I find it appealing to let my imagination work through the various media that Stanko’s latest ECM creation, Suspended Night, suggests: film, certainly, as an emotional yet minimalist masterpiece of a score; instruments wandering through exercises of method and chance like brushes of paint and ink; variations of still images, chiaroscuro shades of notes like rows of dripping, hanging photographs. The range of Stanko’s influence, the impetus even, found its roots in the political subversion that was European jazz in the height of the 1960s. European jazz in general was often a response to the ironclad fist of censure in the Communist governments that ruled Eastern bloc nations at the time, much like the experimentation of various movements alive and well in other artistic media in post-Fascist republics – Italian neo-realist cinema of the 1950s comes to mind. It is no accident that the cross-artistic-genre allusions of Stanko’s music are linked intimately with the political and social.
However, these mixed artistic and political elements to the music can make our experience of it a forum for excessive association. Music is only evocative of other creations – it is just music, and must be treated as such. Heard not as a score for an imaginary film or a response to a provocative piece of art but simply as the work of an aural-art improv ensemble, Suspended Night is a tightly cohesive work of skilled musicians, a minimalist’s delight when it comes to solos and rhythmic and melodic interplay. Stanko continues his close collaboration with the quartet of Marcin Wasilewski, Ssawomir Kurkiewicz, and Michal Miskiewicz, with whom he recorded the recent Soul of Things and has been touring constantly in the past few years. The four men share Polish nationality but their ears seem even more genetically linked than that, so polished and noticeably synchronous is their ensemble playing. Stanko often composes with this familiarity in mind, as on the album’s opening track, “Song for Sarah,” which relies on a motif of parallel piano and trumpet for its theme.

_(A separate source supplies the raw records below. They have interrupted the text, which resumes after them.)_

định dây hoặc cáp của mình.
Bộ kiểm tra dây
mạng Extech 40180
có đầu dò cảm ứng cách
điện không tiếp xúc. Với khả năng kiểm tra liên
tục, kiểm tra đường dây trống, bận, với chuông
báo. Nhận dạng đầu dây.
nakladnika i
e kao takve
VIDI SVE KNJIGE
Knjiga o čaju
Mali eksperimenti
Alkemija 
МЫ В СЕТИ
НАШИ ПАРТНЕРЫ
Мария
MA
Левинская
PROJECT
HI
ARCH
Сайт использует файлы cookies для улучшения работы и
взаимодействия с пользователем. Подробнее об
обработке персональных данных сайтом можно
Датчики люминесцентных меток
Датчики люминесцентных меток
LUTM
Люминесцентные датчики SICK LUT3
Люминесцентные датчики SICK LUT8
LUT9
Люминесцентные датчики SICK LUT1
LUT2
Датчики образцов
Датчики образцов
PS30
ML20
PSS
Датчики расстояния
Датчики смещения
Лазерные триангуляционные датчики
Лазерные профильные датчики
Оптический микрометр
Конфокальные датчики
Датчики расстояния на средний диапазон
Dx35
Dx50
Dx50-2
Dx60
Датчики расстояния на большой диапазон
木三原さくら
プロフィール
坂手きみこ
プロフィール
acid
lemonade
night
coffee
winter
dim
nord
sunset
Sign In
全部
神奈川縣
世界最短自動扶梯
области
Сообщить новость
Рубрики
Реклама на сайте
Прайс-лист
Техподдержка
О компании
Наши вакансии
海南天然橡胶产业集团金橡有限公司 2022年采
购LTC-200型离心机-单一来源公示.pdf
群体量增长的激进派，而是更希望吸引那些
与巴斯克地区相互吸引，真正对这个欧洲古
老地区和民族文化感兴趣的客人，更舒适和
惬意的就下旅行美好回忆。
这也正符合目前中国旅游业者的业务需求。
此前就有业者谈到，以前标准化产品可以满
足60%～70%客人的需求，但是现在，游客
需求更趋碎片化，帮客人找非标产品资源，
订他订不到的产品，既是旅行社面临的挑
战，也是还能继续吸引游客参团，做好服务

However, the ballad-toned “Song for Sarah” is unlike the “suspended” sessions that comprise the rest of the album, ten tracks numbered as a suite of the ensemble’s non-cohesive but incredibly coherent musical statements. Surprising to me, given his inventive work on Soul of Things, is Stanko’s initial reticence as a soloist, especially in slower pieces where Wasilewski’s piano chords swallow up the thinly-attenuated rhythm section and seem to call for Stanko to join. His presence does not overshadow other members, though he is the veteran of many seasons, but he slowly and subtly works up to moments of lucidity that burn the air with his crisp licks, and just as gradually backs away. Unlike some improv musicians, Stanko and Co. are not afraid of an airy pause between riffs, apparently comfortable enough in their cooperation to accept silence when it comes. Pieces move quietly from one section to another with the piano leading the transition one time, Stanko’s solo brass the next. Stanko’s compositions relegate the rhythm section to the background, though they do find room for some intriguing counterpoint within their role. The relative weight of rhythm and melody is what gives the quartet a very traditional-sounding feel, recalling Stanko’s early influences. And yet, his unique voice bleeds through, drawing his audience in from that familiar jazz quartet feel to his surprising moments, rather than sounding “weird” only to disappoint with lack of depth.